We used support vector regression (SVR) to build the PROSPER models in order to quantitatively predict the substrate cleavage probability of differnt proteases. SVR is a supervised machine learning technique based on the structural risk minimization from statistical learning theory and it has an outstanding ability in predicting the raw values of the tested samples. It is especially effective when the input data is characterized by high dimension and non-linear function.
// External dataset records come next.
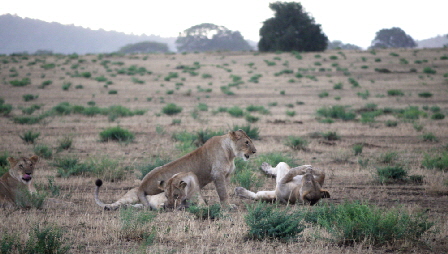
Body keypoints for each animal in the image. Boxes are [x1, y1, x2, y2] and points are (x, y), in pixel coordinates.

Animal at [94, 130, 256, 209]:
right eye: (247, 142)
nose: (255, 151)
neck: (231, 153)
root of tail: (141, 186)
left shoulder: (226, 176)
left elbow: (226, 191)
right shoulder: (218, 175)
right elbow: (223, 193)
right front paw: (228, 206)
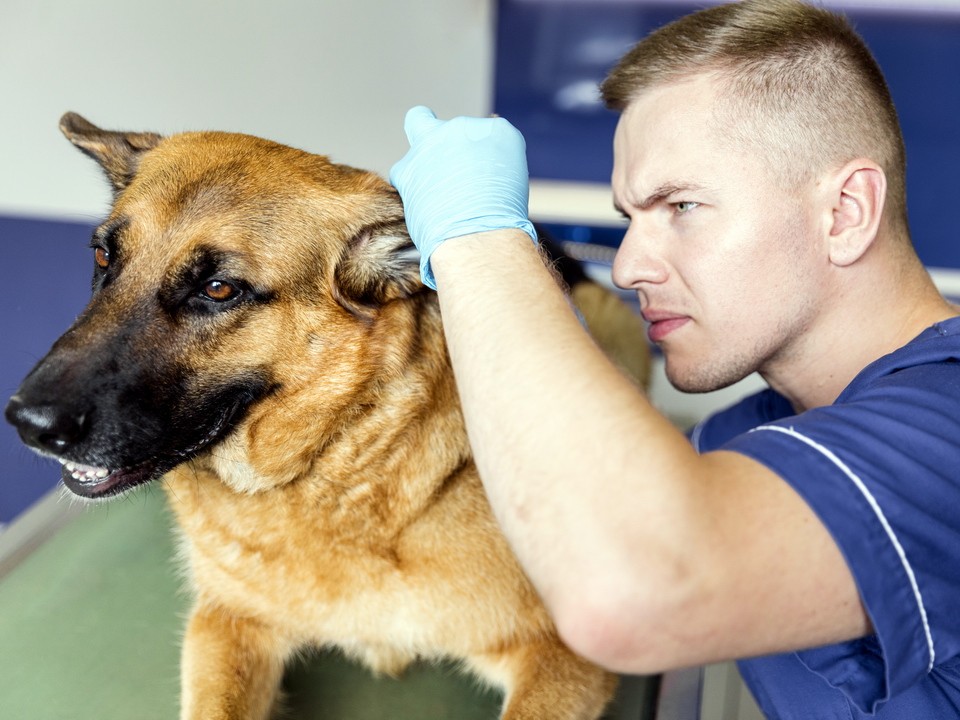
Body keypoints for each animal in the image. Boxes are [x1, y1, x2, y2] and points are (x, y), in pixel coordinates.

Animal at [3, 114, 648, 720]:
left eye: (218, 289)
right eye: (102, 255)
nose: (26, 422)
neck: (331, 466)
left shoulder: (562, 656)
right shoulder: (227, 623)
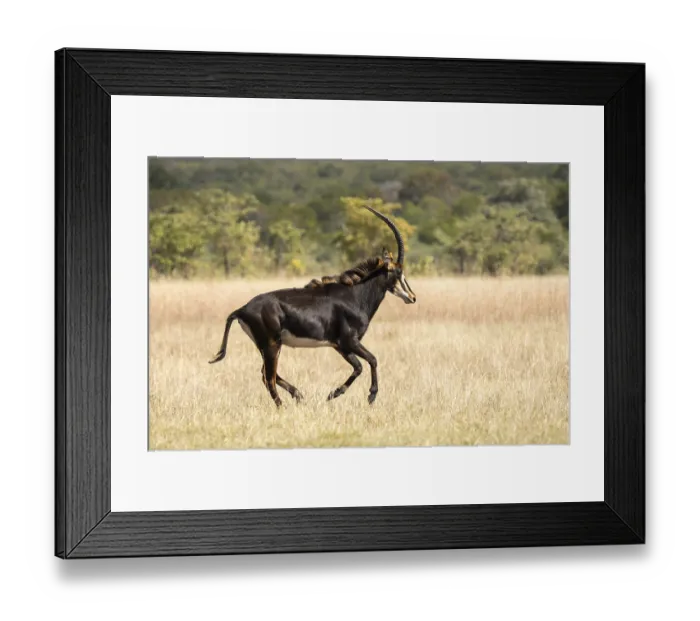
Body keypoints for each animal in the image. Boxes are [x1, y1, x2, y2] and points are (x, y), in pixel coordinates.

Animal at [209, 205, 417, 406]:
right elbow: (372, 360)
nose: (412, 297)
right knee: (269, 378)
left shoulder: (339, 345)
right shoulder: (349, 341)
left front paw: (334, 393)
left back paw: (298, 395)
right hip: (271, 345)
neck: (354, 295)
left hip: (268, 346)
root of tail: (242, 309)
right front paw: (370, 396)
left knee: (267, 374)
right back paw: (283, 406)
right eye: (398, 272)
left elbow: (358, 367)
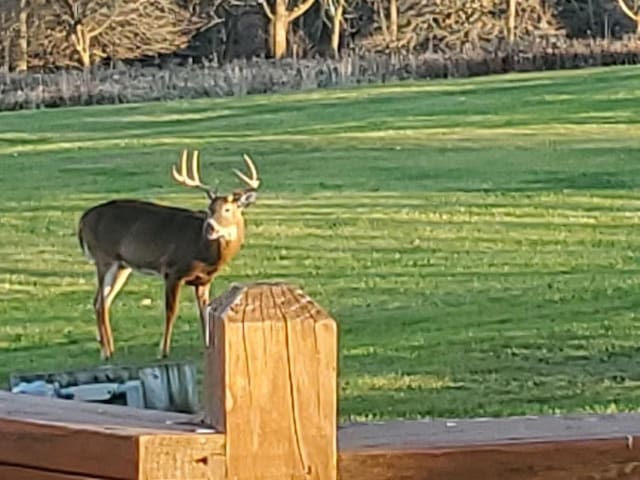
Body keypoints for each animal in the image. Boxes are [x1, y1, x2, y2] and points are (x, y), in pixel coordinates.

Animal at [77, 150, 260, 360]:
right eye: (209, 209)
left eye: (227, 209)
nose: (210, 227)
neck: (204, 252)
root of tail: (83, 219)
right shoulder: (172, 270)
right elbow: (171, 311)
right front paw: (163, 351)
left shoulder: (204, 280)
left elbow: (205, 312)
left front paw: (207, 346)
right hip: (104, 257)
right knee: (99, 302)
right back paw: (106, 352)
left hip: (122, 265)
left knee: (103, 301)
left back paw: (110, 349)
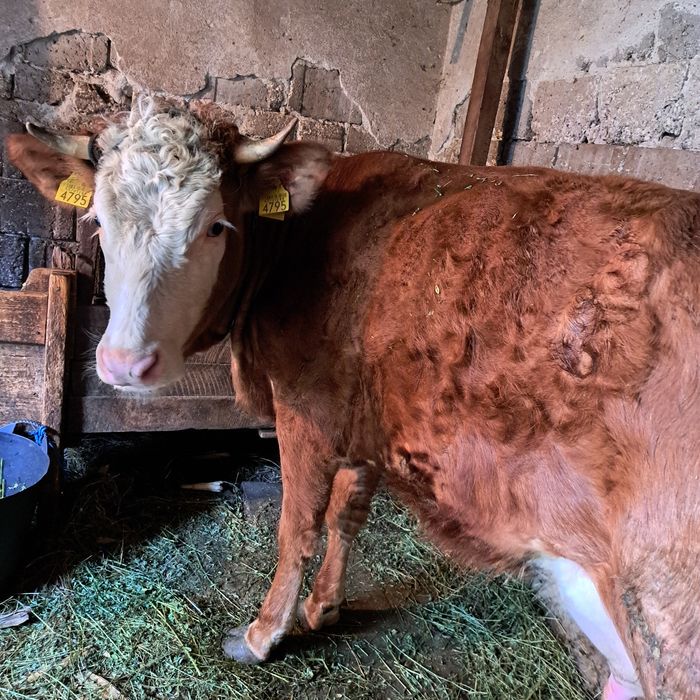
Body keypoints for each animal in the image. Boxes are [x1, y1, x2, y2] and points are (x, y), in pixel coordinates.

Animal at [6, 97, 700, 699]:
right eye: (98, 220)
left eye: (216, 226)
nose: (124, 362)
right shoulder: (364, 414)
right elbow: (347, 512)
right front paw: (323, 607)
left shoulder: (305, 408)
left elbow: (297, 526)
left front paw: (263, 635)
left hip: (666, 615)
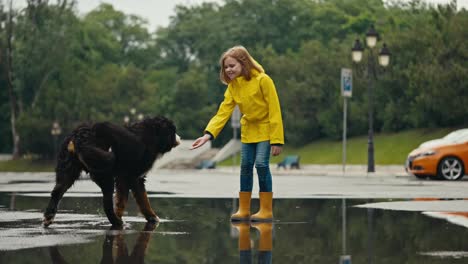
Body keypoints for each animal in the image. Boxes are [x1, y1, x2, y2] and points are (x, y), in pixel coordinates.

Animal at [43, 117, 179, 227]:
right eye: (173, 130)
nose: (179, 137)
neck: (151, 134)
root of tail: (79, 137)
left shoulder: (123, 178)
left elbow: (122, 201)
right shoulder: (132, 177)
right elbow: (142, 200)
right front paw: (153, 218)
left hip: (67, 171)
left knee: (56, 192)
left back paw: (48, 217)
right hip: (105, 176)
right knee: (106, 204)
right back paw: (118, 222)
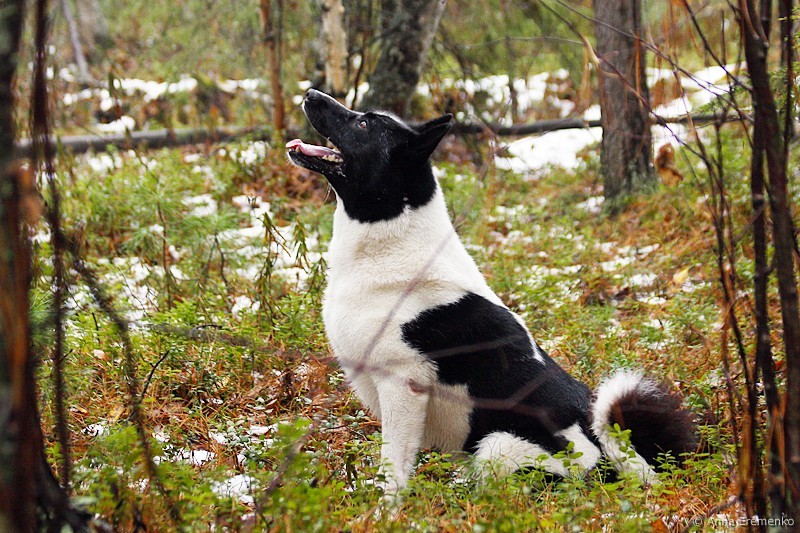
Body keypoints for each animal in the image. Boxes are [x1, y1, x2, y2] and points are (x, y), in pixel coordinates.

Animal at [286, 90, 692, 494]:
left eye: (363, 123)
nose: (309, 93)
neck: (392, 235)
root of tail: (606, 461)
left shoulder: (404, 386)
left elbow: (394, 467)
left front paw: (386, 505)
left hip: (497, 446)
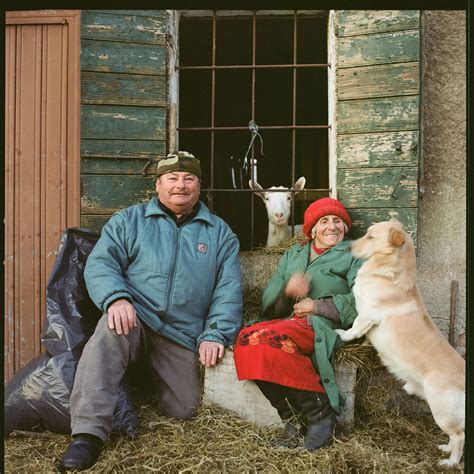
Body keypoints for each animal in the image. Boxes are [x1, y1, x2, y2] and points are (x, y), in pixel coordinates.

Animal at [336, 219, 464, 466]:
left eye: (370, 237)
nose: (347, 248)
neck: (389, 271)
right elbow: (363, 335)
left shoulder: (367, 314)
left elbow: (354, 328)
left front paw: (342, 334)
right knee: (455, 437)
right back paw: (445, 448)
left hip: (441, 411)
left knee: (459, 436)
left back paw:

For the implementation of the SVR approach, we used the SVM_light package, an implementation of Vapnik¡¯s SVM for support vector classification, regression and pattern recognition.
Bi-profile Bayesian feature extraction
We exploited and evaluated several differnt types of sequence profiles based on the bi-profile Bayesian feature approach (Shao et al., 2009). This approach would be particularly useful when dealing with an unbalanced dataset comprising a smaller amount of positive samples and greater number of negative samples. More technical details about Bi-profile Bayesian signature extraction can be found at Shao et al. (2009). We integrated the bi-profile Bayesian signatures to build the PROSPER models and predict protease cleavage sites using different combinations of the following sequence and structural profiles:
(1) bi-profile Bayesian amino acid profile (BPBAA);
(2) bi-profile Bayesian secondary structure profile (BPBSS);
(3) bi-profile Bayesian solvent accessibility profile (BPBSA);
(4) bi-profile Bayesian disordered profile (BPBDISO).
Based on these profiles, we investigated the predictive performances of different combinations of these profiles with the increasing complexity of sequence features. This step-wise procedure can reveal the contribution of individual features to the predictive performances. Given a potential cleavage site, its feature vector for input into the SVR model will be encoded by concatenating the constitutive features of the corresponding encoding scheme.